WASHINGTON — The U.S. Navy, Marine Corps, and Coast Guard released a new tri-Service maritime strategy Dec. 17, entitled Advantage at Sea.
The document provides strategic guidance on how the sea services will prevail in day-to-day competition, crisis and conflict over the next decade. It also directs the services to deepen tri-service integration, aggressively pursue force modernization and continue robust cooperation with allies and partners.
“Our integrated Navy, Marine Corps, and Coast Guard must maintain clear-eyed resolve to compete with, deter, and, if necessary, defeat our adversaries while we accelerate development of a modernized, integrated all-domain naval force for the future,” wrote Chief of Naval Operations Adm. Michael M. Gilday, Marine Corps Commandant Gen. David H. Berger, and Coast Guard Commandant Adm.

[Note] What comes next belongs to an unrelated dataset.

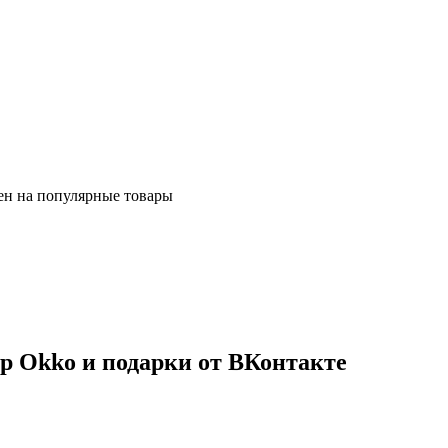
ен на популярные товары
тр Okko и подарки от ВКонтакте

Karl L. Schultz in the strategy’s forward. “Our actions in this decade will shape the maritime balance of power for the rest of this century.”
Advantage at Sea places particular focus on China and Russia due to their increasing maritime aggressiveness, demonstrated intent to dominate key international waters and clear desire to remake the international order in their favor.

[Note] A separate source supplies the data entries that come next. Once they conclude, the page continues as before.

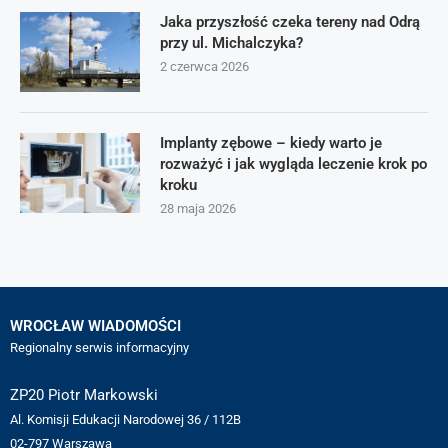
Jaka przyszłość czeka tereny nad Odrą
przy ul. Michalczyka?
2 czerwca 2026
Implanty zębowe – kiedy warto je
rozważyć i jak wygląda leczenie krok po
kroku
28 maja 2026
WROCŁAW WIADOMOŚCI
Regionalny serwis informacyjny
ZP20 Piotr Markowski
Al. Komisji Edukacji Narodowej 36 / 112B
02-797 Warszawa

“China’s and Russia’s revisionist approaches in the maritime environment threaten U.S. interests, undermine alliances and partnerships, and degrade the free and open international order,” the document states. “Moreover, China’s and Russia’s aggressive naval growth and modernization are eroding U.S. military advantages.”
The strategy also emphasizes the maritime domain is integral not only to America’s security and prosperity but to those of all nations. The oceans connect global markets, provide essential resources, and link societies and businesses. Shared interests create opportunities for greater cooperation with allies and partners.
“As Sailors, we are on the leading edge of Great Power Competition each and every day,” said Gilday. “Sea control, power projection and the capability to dominate the oceans must be our primary focus. Our forces must be ready today, and ready tomorrow, to defend our nation’s interests against potential adversaries at any time. This strategy helps us do exactly that.”
The strategy directs the Services to pursue an agile and aggressive approach to force modernization and experimentation. The future fleet will combine legacy assets with new, smaller ships, lighter amphibious ships, modernized aircraft, expanded logistics, resilient space capabilities, and optionally manned and unmanned platforms. To succeed in a dynamic operating environment, the Services will also invest in warfighter development, delivering innovative training and education to ensure our Sailors, Marines and Coast Guardsmen remain the world’s premier naval force.
Advantage at Sea also reflects the dual roles of the Service Chiefs: advising on the employment of forces in day-to-day competition, crisis and conflict, and developing a modernized future force that deters potential adversaries and advances and defends U.S. interests.
“The Marine Corps is conducting a sweeping force design transformation to fulfill our role as the Nation’s expeditionary force-in-readiness while simultaneously modernizing the force in accordance with the operating environment described in the National Defense Strategy and the tri-Service maritime strategy. We must embrace new ways of operating within the concepts of integrated U.S. naval power to deter future adversaries and generate better strategic choices,” said Berger.
As the Services pursue greater integration, to include training and education; capabilities and networks; plans, exercises, and experiments; analysis and wargaming; investments and innovation; and force design, Advantage at Sea states they will collaborate with allies and partners to build capability, enhance interoperability, and generate unity of effort. Alongside allies and partners, the Services will be able to establish sea denial and sea control where and when needed, project power, and hold critical adversary targets at risk.
“As the only military service in the Department of Homeland Security, the U.S. Coast Guard provides unique multi-mission and intelligence capabilities to complement the ability of our Marines and Navy to protect our national interests when necessary and deliver lethality across the globe,” said Schultz. “Our hallmark is working daily with partner agencies, sister sea services and international navies and coast guards to counter maritime coercion and uphold the rules-based order – partnerships work."